Work instructions:
Could you copy the records below exactly, leaving out any pictures?
── Data for processing ──
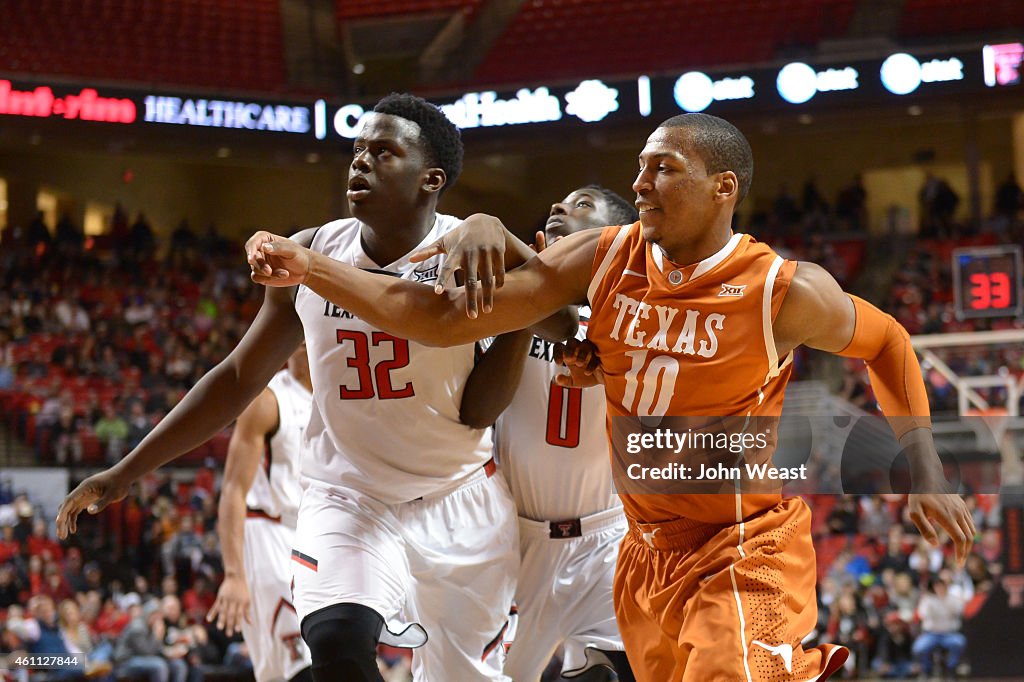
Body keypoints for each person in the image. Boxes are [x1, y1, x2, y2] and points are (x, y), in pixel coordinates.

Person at [241, 111, 976, 681]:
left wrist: (927, 467)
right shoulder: (605, 260)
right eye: (639, 167)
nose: (641, 183)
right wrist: (312, 266)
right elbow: (436, 318)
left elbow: (887, 343)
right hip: (644, 553)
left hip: (739, 544)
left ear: (724, 189)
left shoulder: (782, 291)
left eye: (664, 169)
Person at [57, 93, 575, 681]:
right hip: (348, 496)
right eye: (357, 150)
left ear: (431, 179)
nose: (360, 163)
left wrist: (504, 241)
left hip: (459, 497)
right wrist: (127, 470)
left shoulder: (471, 245)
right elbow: (235, 377)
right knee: (336, 645)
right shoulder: (313, 252)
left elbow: (561, 320)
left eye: (384, 152)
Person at [461, 185, 638, 681]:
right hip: (511, 541)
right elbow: (478, 408)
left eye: (583, 205)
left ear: (611, 239)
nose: (559, 206)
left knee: (610, 673)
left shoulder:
───
Answer section:
Body keypoints for each person in the image. Boxes are [x1, y1, x2, y2] and points are (x, y), in pixel coordinates.

Person at [241, 111, 976, 681]:
left wrist: (927, 467)
right shoulder: (605, 260)
right eye: (639, 167)
nose: (641, 183)
right wrist: (312, 266)
right elbow: (436, 318)
left elbow: (887, 343)
right hip: (644, 553)
left hip: (739, 544)
left ear: (724, 189)
left shoulder: (782, 291)
left eye: (664, 169)
Person at [57, 93, 575, 681]:
right hip: (348, 496)
right eye: (357, 150)
left ear: (431, 179)
nose: (360, 163)
left wrist: (504, 241)
left hip: (459, 497)
right wrist: (127, 470)
left shoulder: (471, 245)
right elbow: (235, 377)
right knee: (336, 645)
right shoulder: (313, 252)
left elbow: (561, 320)
left eye: (384, 152)
Person at [461, 185, 638, 681]:
right hip: (511, 541)
right elbow: (478, 408)
left eye: (583, 205)
left ear: (611, 239)
nose: (559, 206)
left knee: (610, 673)
left shoulder:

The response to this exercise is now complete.